What the Top Features Mean

Understanding why these features matter for fraud detection:

Payments Per Month

How much a provider bills per active month. Fraudulent providers often bill at extremely high monthly rates because they're trying to extract maximum money before detection.

Total Payments

The total amount of Medicaid money received. While large legitimate organizations bill high amounts, an outsized total combined with other red flags is a strong signal.

Claims Per Month

The volume of claims filed each month. Unusually high claim velocity — especially combined with few unique codes — suggests automated or fabricated billing.

Cost Per Claim

The average charge per individual claim. Legitimate providers cluster around their specialty's median. Far above that suggests upcoding or inflated billing.

Cost Per Beneficiary

How much is billed per individual patient.

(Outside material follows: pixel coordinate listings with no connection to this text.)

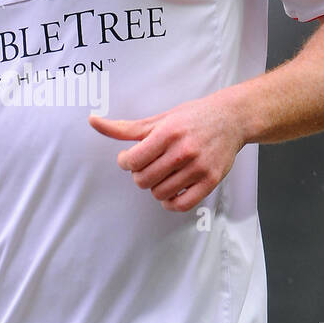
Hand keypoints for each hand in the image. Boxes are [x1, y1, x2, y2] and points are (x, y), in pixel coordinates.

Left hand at [88, 92, 244, 211]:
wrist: (231, 118)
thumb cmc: (191, 118)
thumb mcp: (158, 119)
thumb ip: (124, 128)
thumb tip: (93, 121)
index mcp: (167, 133)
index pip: (132, 160)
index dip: (125, 162)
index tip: (130, 158)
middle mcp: (183, 151)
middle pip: (143, 180)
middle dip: (139, 175)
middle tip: (147, 166)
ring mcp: (198, 168)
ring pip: (160, 193)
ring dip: (155, 187)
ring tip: (161, 175)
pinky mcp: (210, 181)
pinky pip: (182, 205)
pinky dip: (170, 203)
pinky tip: (170, 192)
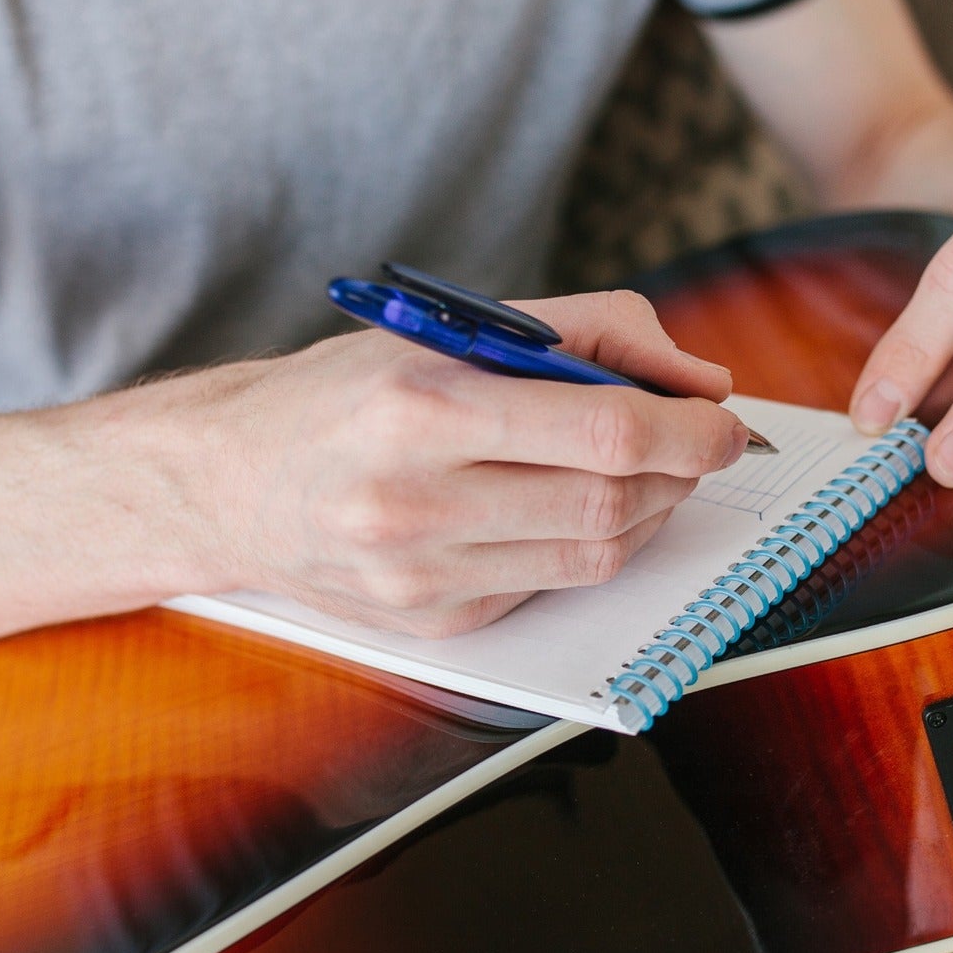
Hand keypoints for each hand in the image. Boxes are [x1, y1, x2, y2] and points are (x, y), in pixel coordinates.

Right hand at [183, 291, 748, 636]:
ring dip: (647, 512)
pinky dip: (585, 544)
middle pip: (609, 502)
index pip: (602, 432)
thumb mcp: (451, 329)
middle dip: (679, 472)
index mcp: (422, 407)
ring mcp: (421, 577)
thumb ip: (585, 333)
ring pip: (593, 554)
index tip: (723, 418)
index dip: (688, 429)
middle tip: (698, 443)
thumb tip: (697, 381)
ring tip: (645, 473)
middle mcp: (415, 501)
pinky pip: (549, 584)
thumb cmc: (347, 393)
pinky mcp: (431, 623)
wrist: (229, 483)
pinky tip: (568, 507)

Fraud schemes often bill enormous amounts per patient — sometimes for patients who never received services.

Top Code Concentration

What fraction of billing goes to a single procedure code. Legitimate practices bill diverse codes; 'fraud mills' repeatedly bill one lucrative code.

Score Distribution

Most providers score very low. Only the top percentiles show patterns consistent with known fraud.

Median (p50)
10%Typical provider
p90
42%Top 10%
p95
50%Top 5%
p99
69%Top 1%
p99.9
82%Top 0.1%

Cross-Validation: Full-Dataset Training

To validate our approach, we trained three models on the 594,235 providers that met minimum billing thresholds for ML scoring using Google Colab (12GB RAM). The results confirm our subsampled model as the strongest performer.

Random Forest (Full)

0.7656

594K training samples

Gradient Boosting

0.6815

594K training samples

Logistic Regression

0.6812

594K training samples

Key finding: Our production model (subsampled, AUC 0.7762) outperforms the full-dataset Random Forest (AUC 0.7656). This is because strategic subsampling — using 10K negative samples instead of 593K — reduces noise from the massive legitimate-provider class, allowing the model to better learn fraud patterns. The top-ranked providers are nearly identical across both models, confirming the robustness of our scoring.

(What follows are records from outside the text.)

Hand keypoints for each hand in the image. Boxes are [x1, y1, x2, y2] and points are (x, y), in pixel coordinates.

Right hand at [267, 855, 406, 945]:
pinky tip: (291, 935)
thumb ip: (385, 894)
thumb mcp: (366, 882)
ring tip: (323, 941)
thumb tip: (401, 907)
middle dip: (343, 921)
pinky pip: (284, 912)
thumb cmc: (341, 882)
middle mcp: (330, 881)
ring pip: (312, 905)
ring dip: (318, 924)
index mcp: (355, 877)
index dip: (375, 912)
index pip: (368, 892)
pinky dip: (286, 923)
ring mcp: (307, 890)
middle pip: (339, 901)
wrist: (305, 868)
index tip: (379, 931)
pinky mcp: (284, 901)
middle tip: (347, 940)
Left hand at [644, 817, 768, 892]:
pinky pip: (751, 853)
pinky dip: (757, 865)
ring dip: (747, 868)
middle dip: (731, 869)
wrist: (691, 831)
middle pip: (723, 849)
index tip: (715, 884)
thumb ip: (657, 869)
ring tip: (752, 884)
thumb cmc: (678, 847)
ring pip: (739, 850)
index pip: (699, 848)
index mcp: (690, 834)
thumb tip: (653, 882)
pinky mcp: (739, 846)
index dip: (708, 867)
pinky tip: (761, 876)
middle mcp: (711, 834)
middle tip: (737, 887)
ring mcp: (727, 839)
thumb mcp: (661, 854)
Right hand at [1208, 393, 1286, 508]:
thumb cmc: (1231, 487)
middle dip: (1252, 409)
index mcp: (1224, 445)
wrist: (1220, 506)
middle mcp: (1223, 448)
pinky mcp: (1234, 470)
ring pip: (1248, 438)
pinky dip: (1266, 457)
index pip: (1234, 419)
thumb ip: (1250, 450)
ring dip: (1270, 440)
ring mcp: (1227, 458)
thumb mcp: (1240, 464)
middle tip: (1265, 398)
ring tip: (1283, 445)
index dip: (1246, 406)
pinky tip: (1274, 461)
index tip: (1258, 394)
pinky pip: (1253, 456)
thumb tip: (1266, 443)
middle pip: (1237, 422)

Model Performance & Limitations

AUC of 0.7762 indicates moderate discriminative ability. The model is better than random chance but should be considered a screening tool, not definitive evidence. We are working to improve model performance through additional features and refined training data.

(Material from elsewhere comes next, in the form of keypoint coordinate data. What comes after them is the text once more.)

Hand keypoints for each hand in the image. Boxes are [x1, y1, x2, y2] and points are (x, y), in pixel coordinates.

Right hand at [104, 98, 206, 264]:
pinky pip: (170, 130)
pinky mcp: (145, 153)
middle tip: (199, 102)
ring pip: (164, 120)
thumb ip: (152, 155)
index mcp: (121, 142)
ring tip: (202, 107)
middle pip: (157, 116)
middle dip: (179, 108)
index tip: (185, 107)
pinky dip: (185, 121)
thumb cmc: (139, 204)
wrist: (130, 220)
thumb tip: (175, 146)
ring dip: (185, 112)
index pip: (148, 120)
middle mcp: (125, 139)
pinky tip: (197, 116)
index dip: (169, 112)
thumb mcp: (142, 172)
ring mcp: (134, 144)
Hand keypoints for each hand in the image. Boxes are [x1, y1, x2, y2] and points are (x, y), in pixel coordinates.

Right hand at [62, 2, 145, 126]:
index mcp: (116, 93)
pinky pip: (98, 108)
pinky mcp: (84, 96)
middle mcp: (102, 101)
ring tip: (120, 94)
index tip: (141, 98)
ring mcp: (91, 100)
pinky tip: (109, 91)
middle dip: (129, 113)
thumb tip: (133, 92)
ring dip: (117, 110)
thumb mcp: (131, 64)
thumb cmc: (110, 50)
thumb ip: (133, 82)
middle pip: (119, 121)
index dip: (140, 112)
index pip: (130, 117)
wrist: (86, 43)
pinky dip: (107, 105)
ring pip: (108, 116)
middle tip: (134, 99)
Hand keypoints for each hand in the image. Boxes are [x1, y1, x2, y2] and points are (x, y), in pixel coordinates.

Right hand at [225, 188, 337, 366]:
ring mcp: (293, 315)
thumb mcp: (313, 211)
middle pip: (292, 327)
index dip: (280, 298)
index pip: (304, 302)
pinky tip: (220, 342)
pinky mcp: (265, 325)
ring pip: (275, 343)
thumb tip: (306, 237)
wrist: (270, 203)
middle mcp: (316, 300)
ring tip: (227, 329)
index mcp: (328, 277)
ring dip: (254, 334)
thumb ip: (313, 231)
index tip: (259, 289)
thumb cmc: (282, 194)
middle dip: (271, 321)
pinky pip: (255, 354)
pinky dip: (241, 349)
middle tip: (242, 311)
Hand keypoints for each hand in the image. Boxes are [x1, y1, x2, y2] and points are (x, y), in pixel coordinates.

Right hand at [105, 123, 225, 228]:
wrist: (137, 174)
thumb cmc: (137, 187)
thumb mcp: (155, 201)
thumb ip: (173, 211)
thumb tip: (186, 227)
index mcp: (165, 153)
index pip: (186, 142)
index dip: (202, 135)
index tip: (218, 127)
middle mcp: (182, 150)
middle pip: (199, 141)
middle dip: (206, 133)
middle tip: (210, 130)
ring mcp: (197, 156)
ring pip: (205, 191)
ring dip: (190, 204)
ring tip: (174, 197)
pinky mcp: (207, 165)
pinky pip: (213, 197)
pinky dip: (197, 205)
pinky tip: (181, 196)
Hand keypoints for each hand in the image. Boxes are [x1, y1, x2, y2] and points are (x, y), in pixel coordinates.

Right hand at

At a 0.5 classification threshold, the model favors recall over precision — it casts a wide net to avoid missing potentially anomalous providers, at the cost of more false positives. In practice, this means many flagged providers will be legitimate upon closer review.

Key Limitations

  • Training labels are based on OIG exclusions, which include non-fraud reasons (e.g., student loan default, license revocation) — this introduces label noise.
  • No temporal validation yet — the model has not been tested on held-out future time periods to confirm it generalizes beyond the training window.
  • Feature set is limited to billing aggregates; clinical context and audit outcomes are not yet incorporated.

Important Disclaimer

ML scores identify statistical patterns similar to known fraud cases. A high score is not evidence of fraud. Many legitimate providers may score highly due to unusual but lawful billing patterns (e.g., specialized practices, government entities, high-volume home care). These scores should be used as one input among many in any investigation.